Uma das estratégias estudadas seria a comunicação ao público detentor dos certificados digitais. O Aliança, contudo, corre contra o tempo. O prazo estar apto a disputar as eleições municipais, em 2020, se encerra em março. Devido a isso, alguns aliados na Câmara da futura legenda estão defendendo interlocuções junto a empresários do setor, a fim de obter convênios ou doações.
O presidente-executivo da Associação das Autoridades de Registro do Brasil (AARB), Edmar Araújo, admite que há condições para o setor fazer ofertas de valores diferenciados.“Estamos falando de um mercado com 1.446 empresas certificadoras e mais de 27 mil profissionais aptos a proceder a emissão de certificados digitais. Dentro do princípio econômico da procura e oferta, certamente conseguiríamos atender uma demanda comercial a depender do volume demandado”, sustentou.
Gratuidade
Mesmo com o setor aberto a estudar condições diferenciadas de preços, a Soluti, líder de mercado, está ofertando gratuitamente 1 milhão de certificados digitais de forma gratuita desde a última semana. Os ruídos — dos quais vêm informações de dentro do segmento e do Congresso — apontam que a companhia decidiu ofertar por afinidade e alinhamento com o Aliança pelo Brasil. “A cúpula da empresa tem uma forte ligação com a igreja evangélica e são entusiastas da figura do presidente Jair Bolsonaro”, afirmou, ao Blog, um empresário do setor. O CEO da Soluti, Vinícius Sousa, nega as acusações (leia mais abaixo).
A oferta da Soluti está em vigor desde a última semana. No Congresso, a suspeita é de que a ação foi tomada em alinhamento com a cúpula do Aliança. A própria quantidade de 1 milhão de certificados digitais é outro fator de desconfiança, por, historicamente, representar um número almejado durante o processo de formação de um partido.
Os desafetos no Parlamento comentam que deputados da futura legenda teriam informações, com base em consultas feitas pelos advogados junto ao TSE, que a Corte colocaria o assunto sobre a coleta de assinaturas eletrônicas em pauta nesta semana. “Isso é algo que pegou muito mal no nosso mercado. Criou uma associação que é negativa para nós, que até nos mantemos isentos pois sabemos que a reação política disso pode ser ferrenha”, comentou outro empresário.
Coincidência
A Soluti garante que as suspeitas não passam de uma grande coincidência com o período da decisão do TSE. “Não existe nenhuma associação. A gente, vamos dizer, lançou essa campanha na semana passada, na Black Friday. Mas a gente, de uma certa forma, está aproveitando esse burburinho para levar informação”, declarou Sousa, ao Blog. O empresário sustenta que a oferta gratuita de 1 milhão de certificados digitais não tem qualquer ligação com uma suposta ação para, supostamente, favorecer o cadastro de apoiadores de Bolsonaro. “Não tenho nenhuma ligação com o pessoal do Aliança. Não houve procura, consulta, nada”, garantiu.

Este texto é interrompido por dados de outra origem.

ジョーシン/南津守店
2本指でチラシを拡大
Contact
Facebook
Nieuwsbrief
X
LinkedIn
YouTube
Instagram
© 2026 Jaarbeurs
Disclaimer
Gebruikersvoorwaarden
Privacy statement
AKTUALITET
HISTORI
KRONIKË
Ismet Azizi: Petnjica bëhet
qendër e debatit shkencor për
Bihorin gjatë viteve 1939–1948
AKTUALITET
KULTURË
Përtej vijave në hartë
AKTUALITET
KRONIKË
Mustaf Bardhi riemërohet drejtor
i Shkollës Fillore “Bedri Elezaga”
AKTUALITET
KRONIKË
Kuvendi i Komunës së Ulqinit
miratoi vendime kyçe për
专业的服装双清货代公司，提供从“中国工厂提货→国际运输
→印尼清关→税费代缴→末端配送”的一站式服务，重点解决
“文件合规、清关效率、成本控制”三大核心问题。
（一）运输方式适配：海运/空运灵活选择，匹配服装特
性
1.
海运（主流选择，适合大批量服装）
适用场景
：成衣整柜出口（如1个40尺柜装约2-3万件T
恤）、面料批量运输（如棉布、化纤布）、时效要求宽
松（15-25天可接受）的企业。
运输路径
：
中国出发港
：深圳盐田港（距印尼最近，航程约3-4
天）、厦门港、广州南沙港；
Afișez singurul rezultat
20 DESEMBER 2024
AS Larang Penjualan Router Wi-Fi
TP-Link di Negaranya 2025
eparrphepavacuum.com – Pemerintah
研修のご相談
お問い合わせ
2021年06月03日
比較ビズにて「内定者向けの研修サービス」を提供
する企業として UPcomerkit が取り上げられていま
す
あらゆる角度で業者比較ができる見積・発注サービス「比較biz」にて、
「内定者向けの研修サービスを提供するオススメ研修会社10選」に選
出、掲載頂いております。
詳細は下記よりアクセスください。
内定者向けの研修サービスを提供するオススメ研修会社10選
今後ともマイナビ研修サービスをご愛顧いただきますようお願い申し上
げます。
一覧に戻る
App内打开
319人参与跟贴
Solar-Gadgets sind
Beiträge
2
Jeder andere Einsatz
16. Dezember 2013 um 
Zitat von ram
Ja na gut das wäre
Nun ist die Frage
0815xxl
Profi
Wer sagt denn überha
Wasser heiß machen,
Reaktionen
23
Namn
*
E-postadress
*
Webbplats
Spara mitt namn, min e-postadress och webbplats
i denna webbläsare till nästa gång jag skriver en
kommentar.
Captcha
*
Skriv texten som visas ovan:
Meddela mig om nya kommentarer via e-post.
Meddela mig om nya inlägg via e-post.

O empresário assegura, ainda, que os certificados não têm validade por tempo indeterminado. Uma vez obtidos, seus serviços poderão ser utilizados por 30 dias. “Nesse mercado, aqueles que usam mais os certificados e as assinaturas digitais, pagam pouco mais. Aqueles que usam menos, pagam menos. E foi inevitável que avançássemos nessa proposta para um modelo de free trial, oferecendo ao consumidor a oportunidade de experimentar grátis por um mês. A pessoa gostando, conhecendo, ela pode contratar pacotes de assinaturas depois desse período grátis”, justificou.

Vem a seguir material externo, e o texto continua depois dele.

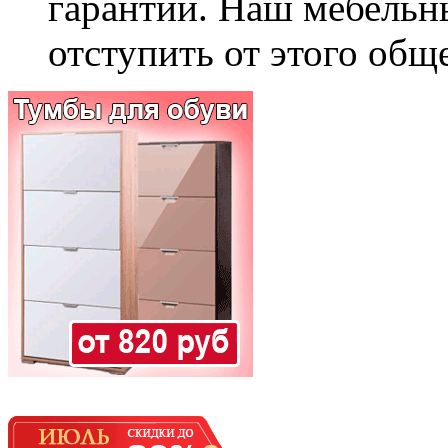
гарантии. Наш мебельн
отступить от этого общ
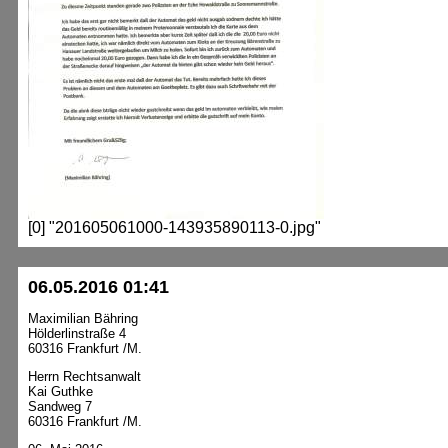
[0] "201605061000-143935890113-0.jpg"
06.05.2016 01:41
Maximilian Bähring
Hölderlinstraße 4
60316 Frankfurt /M.
Herrn Rechtsanwalt
Kai Guthke
Sandweg 7
60316 Frankfurt /M.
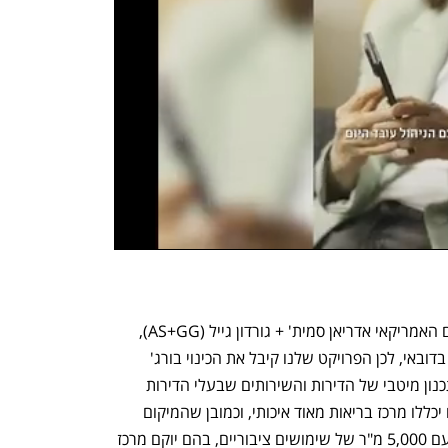
"את עין כרם טאוור תכנן משרד האדריכלים האמריקאי אדריאן סמית' + גורדון גייל (AS+GG), 
שהיו חלק מצוות התכנון של בורג' חליפה בדובאי, לכן הפרויקט שלנו קיבל את הכינוי בורג' 
חליפה הירושלמי. אנחנו שמים דגש על תכנון מיטבי של הדירות והשירותים שבעלי הדירות 
מקבלים בתוך הבניין. כל הפרויקטים שלנו יכללו מרכז בריאות מאוד איכותי, וכמובן שהמיקום 
מאוד טוב. זו תוכנית של עירוב שימושים, עם 5,000 מ"ר של שימושים ציבוריים, בהם יוקם מרכז 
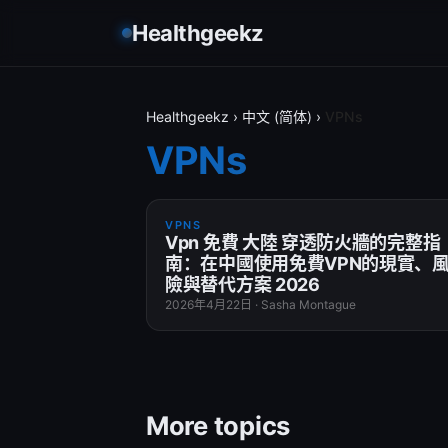
Healthgeekz
Healthgeekz
›
中文 (简体)
›
VPNs
VPNs
VPNS
Vpn 免費 大陸 穿透防火牆的完整指
南：在中國使用免費VPN的現實、
險與替代方案 2026
2026年4月22日
·
Sasha Montague
More topics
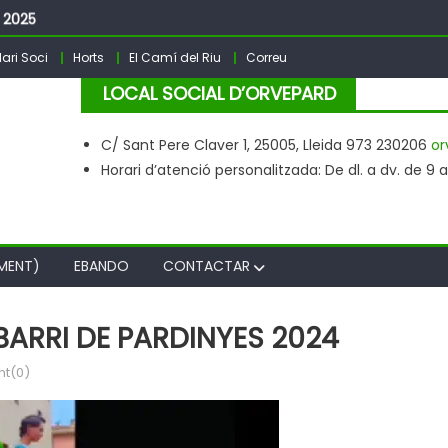
– 2025
sta Major PARDINYES 2026
ari Soci
Horts
El Camí del Riu
Correu
LOCAL SOCIAL D’ORVEPARD
C/ Sant Pere Claver 1, 25005, Lleida 973 230206
or
Horari d’atenció personalitzada: De dl. a dv. de 9 a 2
MENT)
EBANDO
CONTACTAR
ARRI DE PARDINYES 2024
t(0)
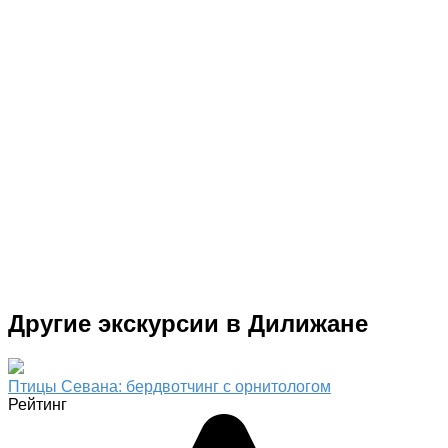
Другие экскурсии в Дилижане
Птицы Севана: бердвотчинг с орнитологом
Рейтинг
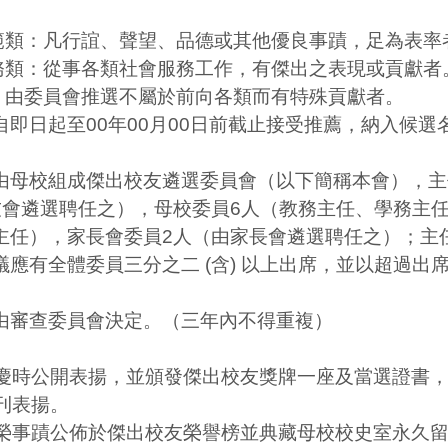
。
範類：凡行誼、聲望、品德或其他優良事蹟，足為表率
務類：從事各類社會服務工作，有傑出之表現或貢獻者
：由委員會推選不屬於前向各類而有特殊貢獻者。
自即日起至00年00月00日前截止接受推薦，納入候
由母校組成傑出校友遴選委員會（以下簡稱本會），主
友會遴選聘任之），母校委員6人（教務主任、學務主
主任），家長會委員2人（由家長會遴選聘任之）；主
應有全體委員三分之二 (含) 以上出席，並以超過出席
由審查委員會決定。（三年內不得重複）
慶時公開表揚，並頒發傑出校友獎牌一座及當選證書
刊表揚。
榮事蹟公佈於傑出校友榮譽榜並典藏母校校史室永久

A ação busca acompanhar os próprios avanços tecnológicos. “Tudo da tecnologia caminha para esse tipo de modelo e, com a gente, não foi diferente. Fizemos em formato de campanha para aprendermos, conhecermos, ajustarmos o necessário, mas a ideia é que isso se torne permanente se tudo der certo, depois de fazermos uma série de avaliações sobre como foi a campanha”, sustentou. Sousa minimizou, ainda, as associações da companhia com a igreja evangélica. “Nada, zero, zero, zero. Devem ter dito isso porque a gente, a família sócia, é evangélica e a gente fala muito sobre a nossa fé e nossos valores. Então, devem ter feito essa associação”, explicou.
Apartidarismo
O empresário sustenta que a empresa é apartidária, mas admite que está atenta a oportunidades e, por isso, havendo uma oferta do Aliança, não descartaria uma parceria comercial. “Se houver uma procura com base em volume, logicamente a gente consegue melhorar um pouco a nossa tabela de preço final. Agora, se isso um dia acontecer, precisamos, também, consultar o departamento jurídico da companhia para entender como essas conversas devem acontecer”, destacou. Tradicionalmente, os produtos ofertados vão de R$ 49,90 a R$ 250, para um certificado de até três anos de validade.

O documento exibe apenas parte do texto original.